Chancellor George Osborne’s Budget has piqued the interest of homeowners and first-time buyers, but there’s a devil in the details as far as landlords are concerned. On page 51 of the Budget Red Book, it says: “Building on the recommendations of the independent review of the sharing economy, the government will: make it easier for individuals to sub-let a room through its intention to legislate to prevent the use of clauses in private fixed-term residential tenancy agreements that expressly rule out sub-letting or otherwise sharing space on a short-term basis, and consider extending this prohibition to statutory periodic tenancies.”
If landlords are not allowed to prevent tenants from sub-letting rooms in their property, a number of problems could arise. If the landlord can’t block the entry of a sub-tenant, then that throws up issues of damage, parking, and overcrowding. Such conditions could easily breach insurance and mortgage terms.

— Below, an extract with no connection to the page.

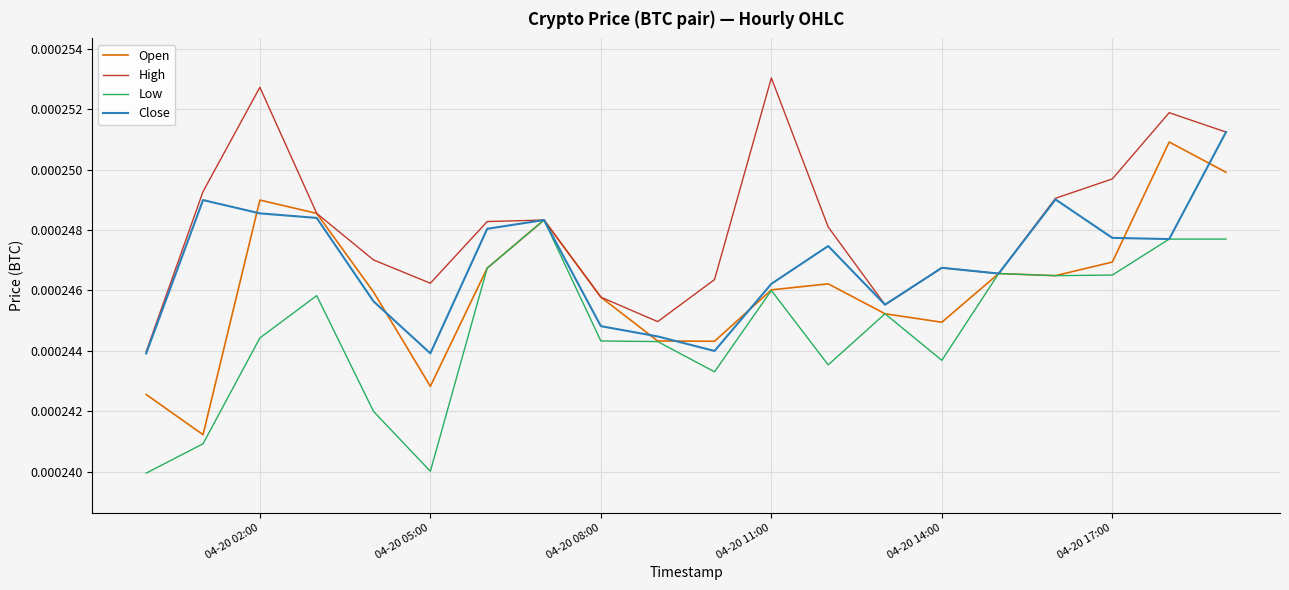

Which series has the largest total across all categories?

High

And what happens if the landlord wants to evict a sub-tenant with a Section 21? Will the Deregulation Bill amendments block landlords from carrying out a ‘revenge’ eviction?
What about the soon-to-be enforced immigrant checks? Will the landlord be penalised for not checking the immigrant status of a sub-tenant?
RLA chairman Alan Ward said: The measures on sub-letting are a nightmare in the making and smack of ‘back of the fag packet’ policy making.”